▸ REQUIRED ACTION
Write the next part of the passage on detecting treatment effect in suspected recurrent glioblastoma, starting right after its final sentence.

▸ EXERCISE PASSAGE
------------------------------------
In this study, we leverage a promising new centrally restricted diffusion pattern1 together with modern advances in deep learning to create a novel method for detecting treatment-related injury in the context of suspected recurrent glioblastoma. We report a 5-fold cross-validation average AUC ROC of 0.83 +/- 0.2 for the classification of lesions into two categories: those induced by treatment, and those that are true incidences of recurrent glioblastoma.

Introduction

It is estimated that 25% to 35% of patients with high-grade glioma experience treatment-associated injury that can mimic recurrence[2],[3], posing a significant diagnostic challenge for radiologists. It is critical to distinguish these phenomena in order to accurately assess patient response to therapy. The presence of centrally restricted diffusion in the necrotic region of potentially recurrent high-grade gliomas has recently shown promise in assessing the presence of treatment-associated injury[1]. The goal of this study was to assess whether exploitation of this pattern in combination with recent advances in artificial intelligence will provide faster classification and enhanced sensitivity and specificity compared with visual assessment of the presence of this phenomenon.

Methods

Subjects and Image Acquisition: 144 patients with suspected recurrent glioblastoma were scanned on a 3T scanner with an 8-channel head coil. T2-weighted FLAIR (T2 FLAIR) and 3D T1-weighted IR-SPGR imaging before (T1) and after(T1C) the injection of a gadolinium-based contrast agent were acquired. Diffusion-tensor images (DTI) were obtained in the axial plane with either 6 directions and 4 excitations or ≥24 directions and 1 excitation [TR/TE = 1000/108 ms, voxel size = 1.7 × 1.7 × 3 mm, b=1000 or 2000 s/mm] and apparent diffusion coefficient (ADC) maps were generated using FMRIB’s Diffusion Toolkit[4].
Immunohistochemistry: A board-certified pathologist evaluated multiple tissue samples per patient and scored them on the presence of tumor cells. Tumors containing exclusively tissue with no viable tumor and signs of treatment effect (e.g. gliosis, hyalinized blood vessels) were given the designation of “treatment effect” (TxE), while patients with recurrent tumor were diagnosed at the time of surgery with > 25% viable tumor. With this approach, 27 patients were classified as having treatment effect, and 117 patients were classified as having recurrent glioblastoma.
Image processing: Each image was multiplied by a brain mask and z-score normalization was performed. The maximum area of the contrast enhancing lesion (CEL) or nonenhancing lesion (NEL) as determined by the ROI area was used to select the slice of interest in each plane (Figure 1). A square box padding the bounds of the NEL was used to extract a patch from the T1C, T2 FLAIR, and ADC images. These patches from each MR modality were concatenated to generate a single RGB-color image for each plane (coronal, sagittal and axial), for each patient.
------------------------------------
▸ SUPPLIED RECORDS
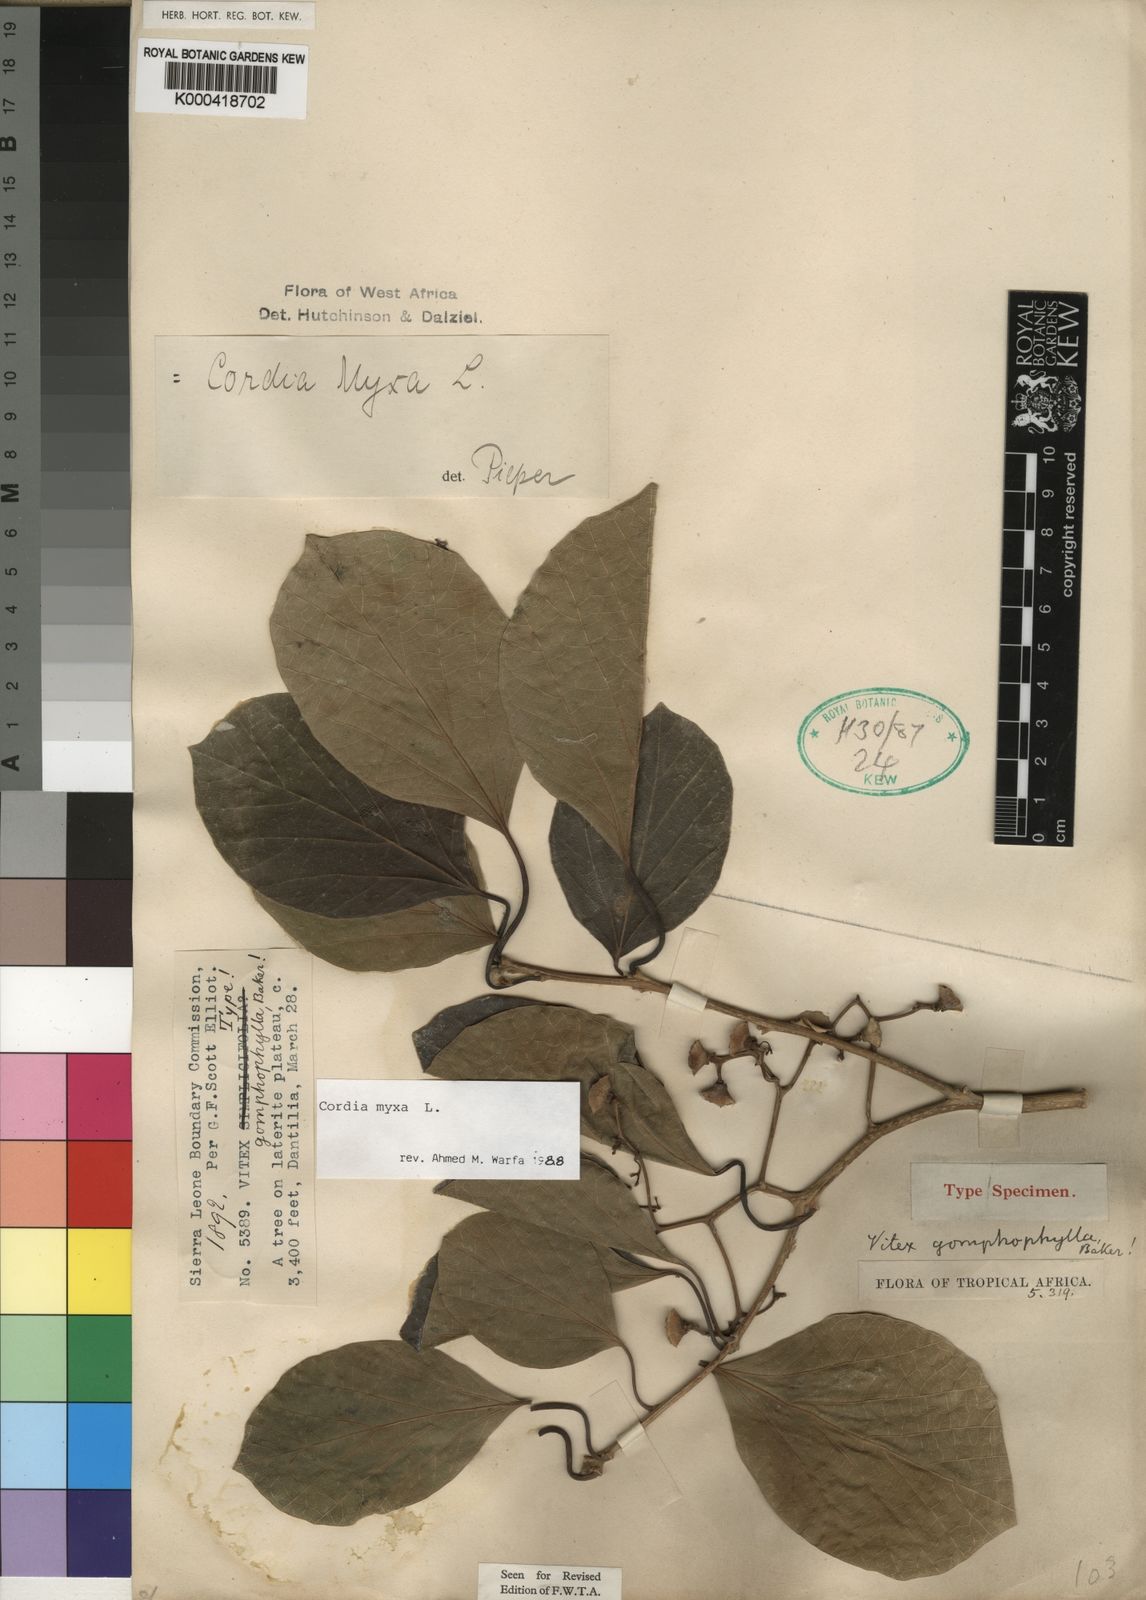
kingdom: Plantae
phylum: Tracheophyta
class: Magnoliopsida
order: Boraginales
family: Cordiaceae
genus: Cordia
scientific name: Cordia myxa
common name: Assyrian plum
------------------------------------
▸ RESPONSE AREA
Training, testing, model and computational framework: Patients were split into 5 folds and stratified based on outcome. A ResNet-34 pre-trained with ImageNet was used to initialize the weights for model training (Figure 2)[5]. During training, the minority (TxE) class was oversampled 4x through data augmentation to account for the fewer number of patients in the TxE group. Data was augmented using cropping, rotating, and flipping both horizontally and vertically. Cosine differential learning rates (LR) and cross-entropy loss functions were used during training. The logit output of the final network layer was averaged across the three directions for each patient and a sigmoid function was applied. All model building, training, and testing were implemented using PyTorch 1.0.0 on a Tesla V100-PCIE-32GB GPU (Nvidia).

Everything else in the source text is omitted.